I've never played football abroad except for some futsal when I was living in Australia so I would be interested to see if there is a difference in the general level of aggressiveness/dirtiness in different countries. There's definately an element of aggression in amateur (and professional) football in England which seems particularly English to me, although I couldn't say for certain without experiencing football elsewhere. I will say I've played in numerous sides in England and every so often you get a player from abroad play, and they always comment on the level of aggression. It's only partly the fouls on the pitch or willingness to tackle hard but fair, that happens everywhere I believe, but more so it's the off the ball verbals, threats of physical violence and occassional actual violence that surprises them. Unfortunately from my experience this caused a lot of good players to not want to play anymore.

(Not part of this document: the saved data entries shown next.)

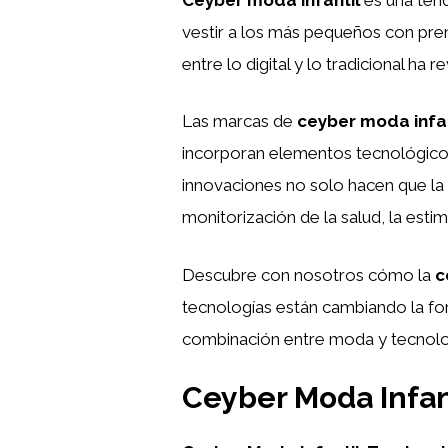
vestir a los más pequeños con pre
entre lo digital y lo tradicional h
Las marcas de
ceyber moda infan
incorporan elementos tecnológicos 
innovaciones no solo hacen que la 
monitorización de la salud, la estim
Descubre con nosotros cómo la
c
tecnologías están cambiando la for
combinación entre moda y tecnolo
Ceyber Moda Infant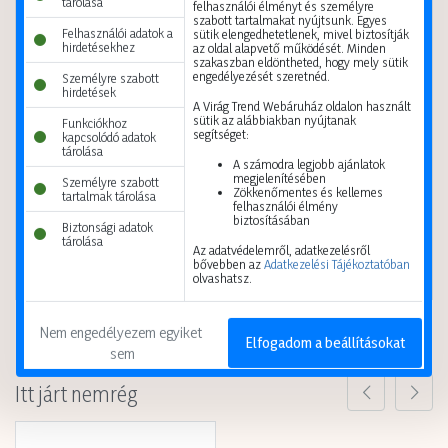
tárolása
felhasználói élményt és személyre
szabott tartalmakat nyújtsunk. Egyes
Felhasználói adatok a
sütik elengedhetetlenek, mivel biztosítják
hirdetésekhez
az oldal alapvető működését. Minden
szakaszban eldöntheted, hogy mely sütik
engedélyezését szeretnéd.
Személyre szabott
hirdetések
A Virág Trend Webáruház oldalon használt
sütik az alábbiakban nyújtanak
Funkciókhoz
segítséget:
kapcsolódó adatok
Selyemvirág csokor őszi 39cm sárga
Selyemvirág dália 95cm 3fej több szín
tárolása
A számodra legjobb ajánlatok
5999124547049
5999124559400
megjelenítésében
Személyre szabott
Zökkenőmentes és kellemes
tartalmak tárolása
A vásárláshoz
regisztráció
A vásárláshoz
regisztráció
felhasználói élmény
szükséges.
szükséges.
biztosításában
Biztonsági adatok
tárolása
Az adatvédelemről, adatkezelésről
Kis karton
48 db
Kis karton
1 db
bővebben az
Adatkezelési Tájékoztatóban
Nagy karton
192 db
Nagy karton
600 db
olvashatsz.
Nem engedélyezem egyiket 
Elfogadom a beállításokat
sem
Itt járt nemrég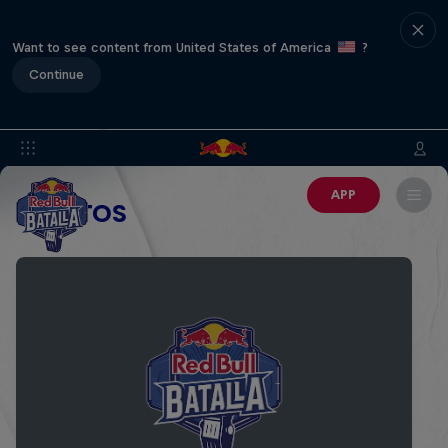
Want to see content from United States of America
?
Continue
APP
EVENTOS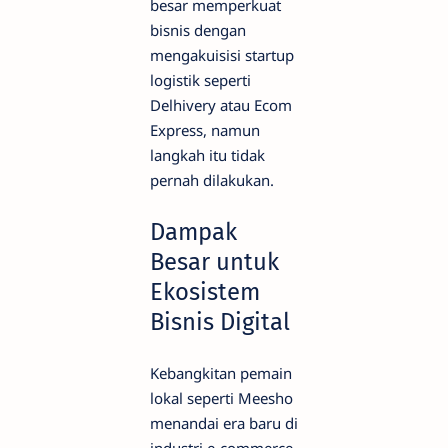
besar memperkuat
bisnis dengan
mengakuisisi startup
logistik seperti
Delhivery atau Ecom
Express, namun
langkah itu tidak
pernah dilakukan.
Dampak
Besar untuk
Ekosistem
Bisnis Digital
Kebangkitan pemain
lokal seperti Meesho
menandai era baru di
industri e-commerce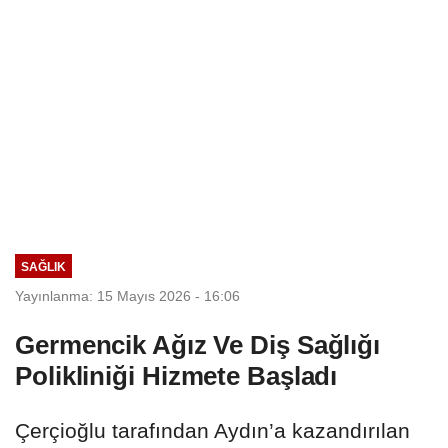
SAĞLIK
Yayınlanma: 15 Mayıs 2026 - 16:06
Germencik Ağız Ve Diş Sağlığı
Polikliniği Hizmete Başladı
Çerçioğlu tarafından Aydın’a kazandırılan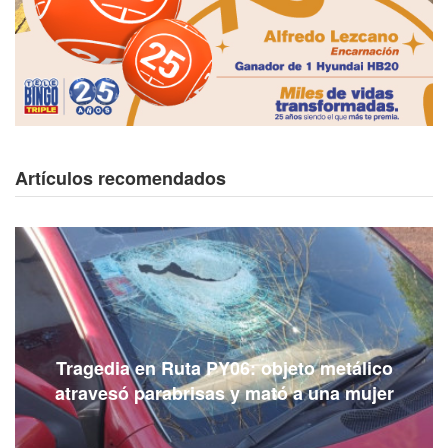
Artículos recomendados
La mafia del gota a gota: Así opera el
negocio extorsivo colombiano que acecha a
Paraguay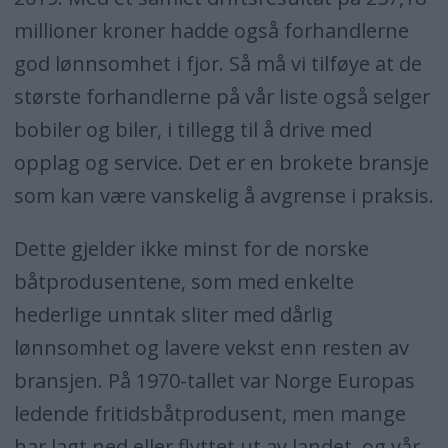
millioner kroner hadde også forhandlerne
god lønnsomhet i fjor. Så må vi tilføye at de
største forhandlerne på vår liste også selger
bobiler og biler, i tillegg til å drive med
opplag og service. Det er en brokete bransje
som kan være vanskelig å avgrense i praksis.
Dette gjelder ikke minst for de norske
båtprodusentene, som med enkelte
hederlige unntak sliter med dårlig
lønnsomhet og lavere vekst enn resten av
bransjen. På 1970-tallet var Norge Europas
ledende fritidsbåtprodusent, men mange
har lagt ned eller flyttet ut av landet, og vår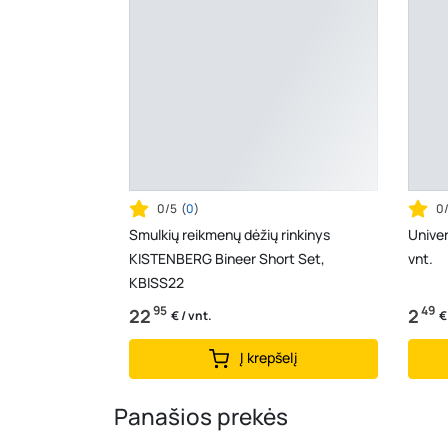
0/5
(
0
)
0
Smulkių reikmenų dėžių rinkinys
Univer
KISTENBERG Bineer Short Set,
vnt.
KBISS22
95
49
22
2
€ / vnt.
€
Į krepšelį
Panašios prekės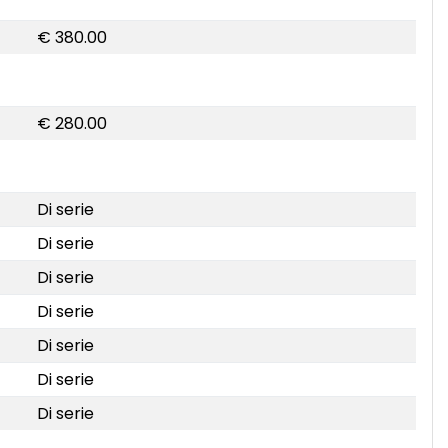
€ 380.00
€ 280.00
Di serie
Di serie
Di serie
Di serie
Di serie
Di serie
Di serie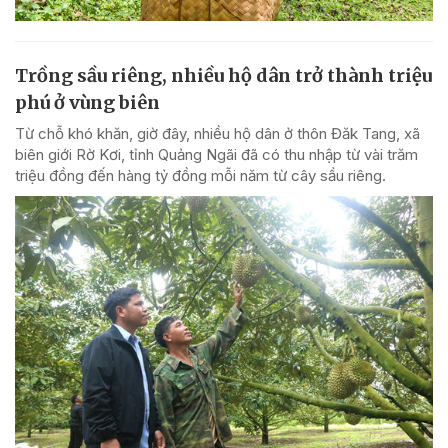
Trồng sầu riêng, nhiều hộ dân trở thành triệu
phú ở vùng biên
Từ chỗ khó khăn, giờ đây, nhiều hộ dân ở thôn Đăk Tang, xã
biên giới Rờ Kơi, tỉnh Quảng Ngãi đã có thu nhập từ vài trăm
triệu đồng đến hàng tỷ đồng mỗi năm từ cây sầu riêng.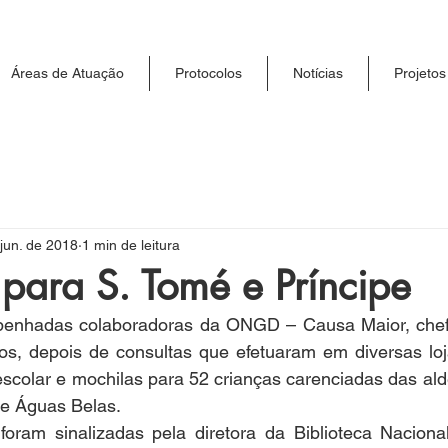
Áreas de Atuação
Protocolos
Notícias
Projetos
jun. de 2018
1 min de leitura
para S. Tomé e Príncipe
enhadas colaboradoras da ONGD – Causa Maior, chefi
os, depois de consultas que efetuaram em diversas loj
escolar e mochilas para 52 crianças carenciadas das ald
 e Águas Belas.
foram sinalizadas pela diretora da Biblioteca Naciona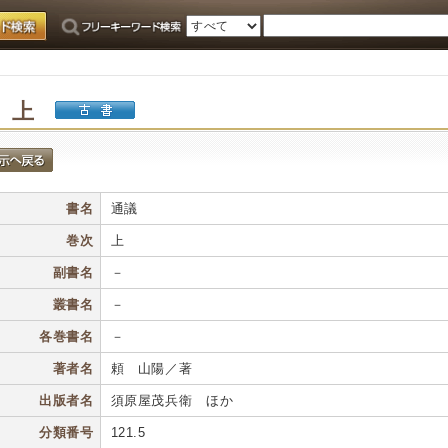
 上
書名
通議
巻次
上
副書名
－
叢書名
－
各巻書名
－
著者名
頼 山陽／著
出版者名
須原屋茂兵衛 ほか
分類番号
121.5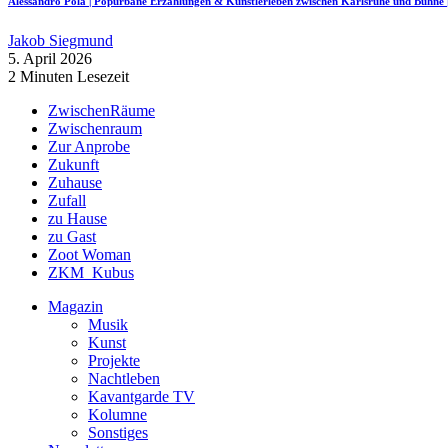
Alessandro Pola | Popurbane Erzählungen & Künstlerleben zwischen Karlsruhe und Bü
Jakob Siegmund
5. April 2026
2 Minuten Lesezeit
ZwischenRäume
Zwischenraum
Zur Anprobe
Zukunft
Zuhause
Zufall
zu Hause
zu Gast
Zoot Woman
ZKM_Kubus
Magazin
Musik
Kunst
Projekte
Nachtleben
Kavantgarde TV
Kolumne
Sonstiges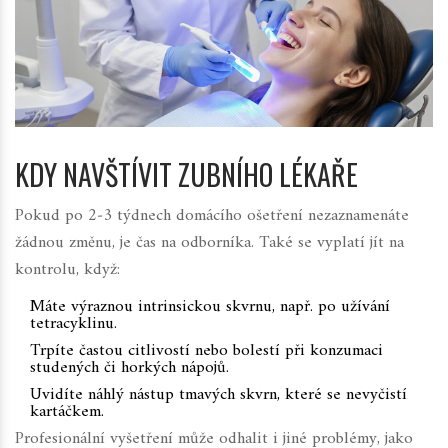
KDY NAVŠTÍVIT ZUBNÍHO LÉKAŘE
Pokud po 2‑3 týdnech domácího ošetření nezaznamenáte
žádnou změnu, je čas na odborníka. Také se vyplatí jít na
kontrolu, když:
Máte výraznou intrinsickou skvrnu, např. po užívání
tetracyklinu.
Trpíte častou citlivostí nebo bolestí při konzumaci
studených či horkých nápojů.
Uvidíte náhlý nástup tmavých skvrn, které se nevyčistí
kartáčkem.
Profesionální vyšetření může odhalit i jiné problémy, jako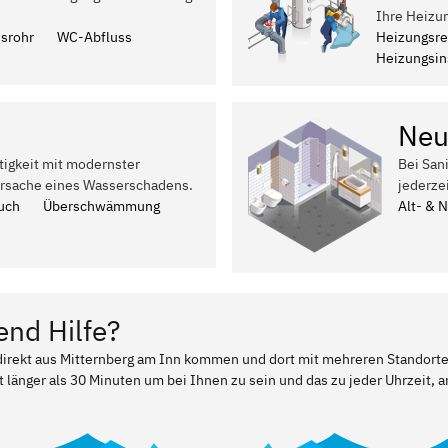
Ihre Heizu
ssrohr
WC-Abfluss
Heizungsre
Heizungsins
Neu
tigkeit mit modernster
Bei San
Ursache eines Wasserschadens.
jederze
uch
Überschwämmung
Alt- & 
end Hilfe?
r direkt aus Mitternberg am Inn kommen und dort mit mehreren Standort
t länger als 30 Minuten um bei Ihnen zu sein und das zu jeder Uhrzeit, a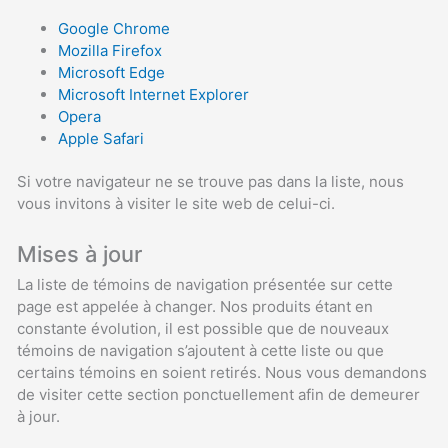
Google Chrome
Mozilla Firefox
Microsoft Edge
Microsoft Internet Explorer
Opera
Apple Safari
Si votre navigateur ne se trouve pas dans la liste, nous
vous invitons à visiter le site web de celui-ci.
Mises à jour
La liste de témoins de navigation présentée sur cette
page est appelée à changer. Nos produits étant en
constante évolution, il est possible que de nouveaux
témoins de navigation s’ajoutent à cette liste ou que
certains témoins en soient retirés. Nous vous demandons
de visiter cette section ponctuellement afin de demeurer
à jour.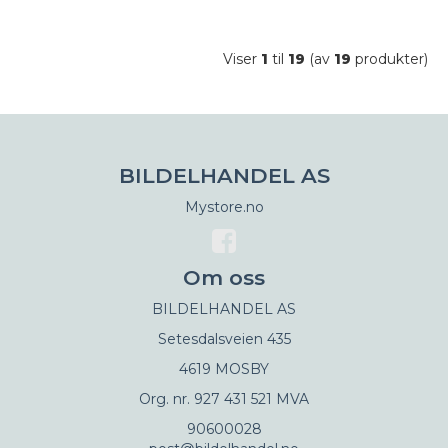
Viser
1
til
19
(av
19
produkter)
BILDELHANDEL AS
Mystore.no
Om oss
BILDELHANDEL AS
Setesdalsveien 435
4619 MOSBY
Org. nr. 927 431 521 MVA
90600028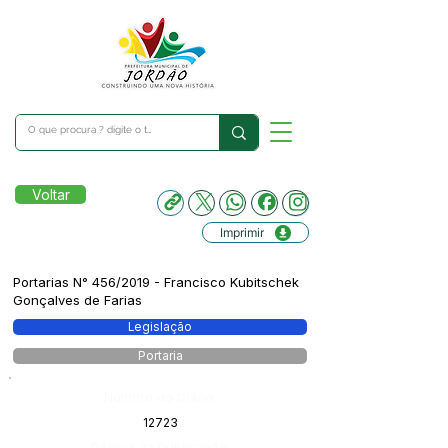
Voltar
Imprimir
Portarias N° 456/2019 - Francisco Kubitschek
Gonçalves de Farias
Legislação
Portaria
Número do Diário:
12723
Página da Publicação: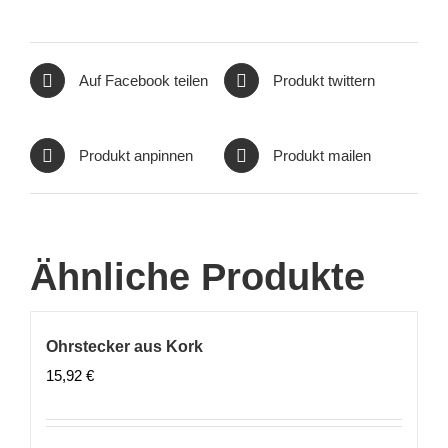
Auf Facebook teilen
Produkt twittern
Produkt anpinnen
Produkt mailen
Ähnliche Produkte
Ohrstecker aus Kork
15,92
€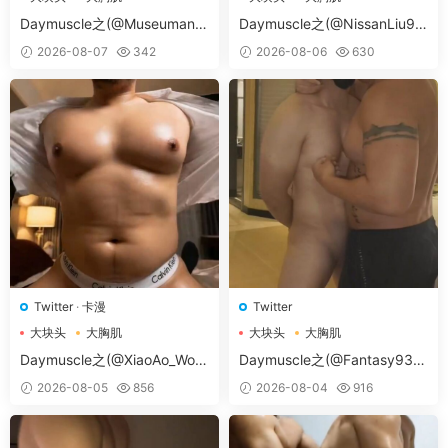
大胸肌肉男
大胸肌肉男
Daymuscle之(@Museumans-
Daymuscle之(@NissanLiu98
@Museuman）
-@Nissan98）
2026-08-07
342
2026-08-06
630
Twitter
·
卡漫
Twitter
大块头
大胸肌
大块头
大胸肌
大胸肌肉男
大胸肌肉男
Daymuscle之(@XiaoAo_Worl
Daymuscle之(@Fantasy938
d-@XiaoAo.art）
15579-@孔控Kong）
2026-08-05
856
2026-08-04
916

I don't think it's due to coaching though but possibility the fact in England football is very much a working class sport. At professional youth level I would expect if there is more aggression or foul play then it's possibility some element of that, but also the fact these kids are striving to become professionals in the most competitive, high tempo league in the world. The Blackburn players will earn a hell of a lot less than our lads, they will have less expensive facilities, they will want to get one over a Manchester United team even though it's "only" at youth level, they will want to "prove a point", and most importantly they will want to get a result. The only way to beat a more technically talented side is to be more aggressive, more assertive, stronger, quicker. If the ref is letting you get away with it, players keep pushing the boundary of what's acceptable.